The location may be pleasingly unfamiliar but the actors while competent lack any special ability to draw one in (Beatriz Frazáo, who is indeed the daughter of the actor playing her father, is the player whose personality is the most engaging). They are, of course, fighting against that persistent background music which late on extends to a couple of soundtrack songs. When it comes to the parents themselves, their problems are sketched in rather than brought to full life. A sudden abruptly inserted flashback to their younger selves is used to point up their subsequent tensions due to aging and we do hear of Susana quitting her job as a nurse and finding more satisfaction in starting up a practice of her own in alternative medicine. But this is just heard in passing talk given the decision not to bring in acquaintances outside the family.  Later when the film seeks an eventual moment of unity with all four of the family dancing together it feels determinedly upbeat rather than something that has been earned. Autumn is not disastrously bad but, running at 115 minutes as the film does, I found myself viewing it without ever feeling any deep sense of concern for the people: I was sharing their lives but only distantly.
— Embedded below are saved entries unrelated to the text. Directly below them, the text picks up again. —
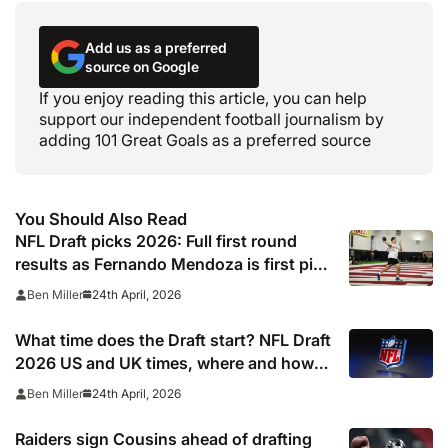
Add us as a preferred
source on Google
If you enjoy reading this article, you can help
support our independent football journalism by
adding 101 Great Goals as a preferred source
You Should Also Read
NFL Draft picks 2026: Full first round
results as Fernando Mendoza is first pick
after quarterback dreamed of being ‘best
24th April, 2026
Ben Miller
friends’ with Las Vegas Raiders co-owner
Tom Brady
What time does the Draft start? NFL Draft
2026 US and UK times, where and how
to watch, TV channels, live online stream
24th April, 2026
Ben Miller
Raiders sign Cousins ahead of drafting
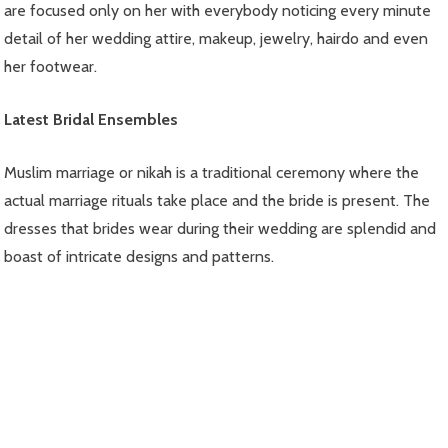
are focused only on her with everybody noticing every minute
detail of her wedding attire, makeup, jewelry, hairdo and even
her footwear.
Latest Bridal Ensembles
Muslim marriage or nikah is a traditional ceremony where the
actual marriage rituals take place and the bride is present. The
dresses that brides wear during their wedding are splendid and
boast of intricate designs and patterns.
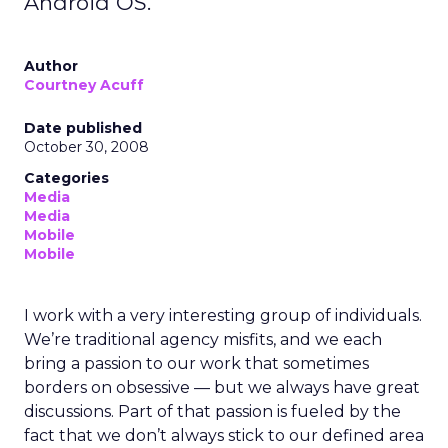
Android OS.
Author
Courtney Acuff
Date published
October 30, 2008
Categories
Media
Media
Mobile
Mobile
I work with a very interesting group of individuals.
We’re traditional agency misfits, and we each
bring a passion to our work that sometimes
borders on obsessive — but we always have great
discussions. Part of that passion is fueled by the
fact that we don’t always stick to our defined area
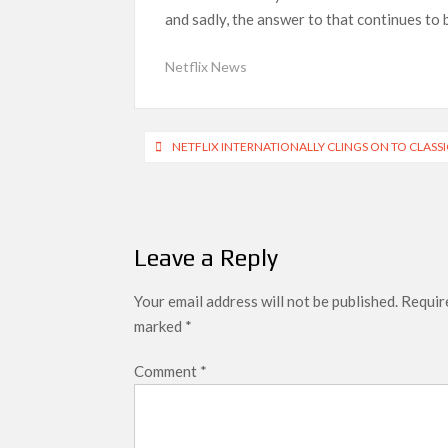
Netflix Reportedly Scraps US ‘Squid Game’ Spi
and sadly, the answer to that continues to 
Dan Romer Breaks Down the Musical World of Net
‘Grown Ups 3’: Julie Bowen, Deon Cole & Baile
Netflix News
Why Netflix Hosting a ‘GTA VI’ Preview Follo
Behind the Scenes of ‘I Will Find You’: Editor
Post
NETFLIX INTERNATIONALLY CLINGS ON TO CLASSIC
navigation
Leave a Reply
Your email address will not be published.
Require
marked
*
Comment
*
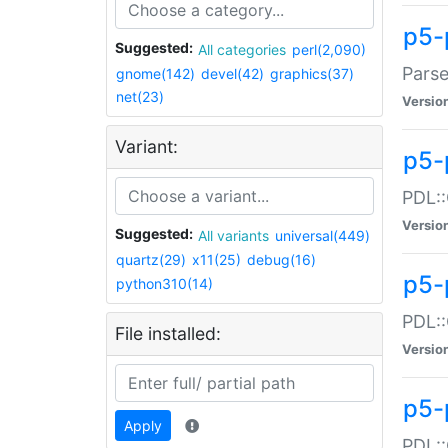
p5-
Suggested:
All categories
perl(2,090)
Parse
gnome(142)
devel(42)
graphics(37)
net(23)
Versio
Variant:
p5-
PDL::
Versio
Suggested:
All variants
universal(449)
quartz(29)
x11(25)
debug(16)
p5-
python310(14)
PDL::
File installed:
Versio
p5-
Apply
PDL::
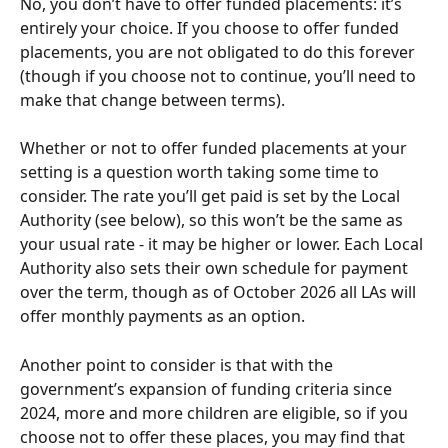
No, you don’t have to offer funded placements: it’s 
entirely your choice. If you choose to offer funded 
placements, you are not obligated to do this forever 
(though if you choose not to continue, you’ll need to 
make that change between terms). 
Whether or not to offer funded placements at your 
setting is a question worth taking some time to 
consider. The rate you’ll get paid is set by the Local 
Authority (see below), so this won’t be the same as 
your usual rate - it may be higher or lower. Each Local 
Authority also sets their own schedule for payment 
over the term, though as of October 2026 all LAs will 
offer monthly payments as an option. 
Another point to consider is that with the 
government’s expansion of funding criteria since 
2024, more and more children are eligible, so if you 
choose not to offer these places, you may find that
Original title: A Minha Casinha.

MANSEL STIMPSON

Cast
: Beatriz Frazão, Elsa Valentim, Miguel Frazão, Salvador Gil, Sara Barradas, Ricardo de Sá, Krupa Givane.

Dir António Sequeira, Pro Anastasiia Vorotniuk and António Sequeira, Screenplay António Sequeira, Ph Anastasiia Vorotniuk, Pro Des Daniela Cruz, Joana Freire and Giulia Mazzocchi, Ed António Sequeira, Music Filipe Caetano.

Movie Monkeys/Caracol Protagonista/Kurious Studios-The Movie Partnership (UK).
115 mins. UK/Portugal. 2023. UK Rel: 2 June 2025.  US Rel: 3 June 2025. Cert. 12.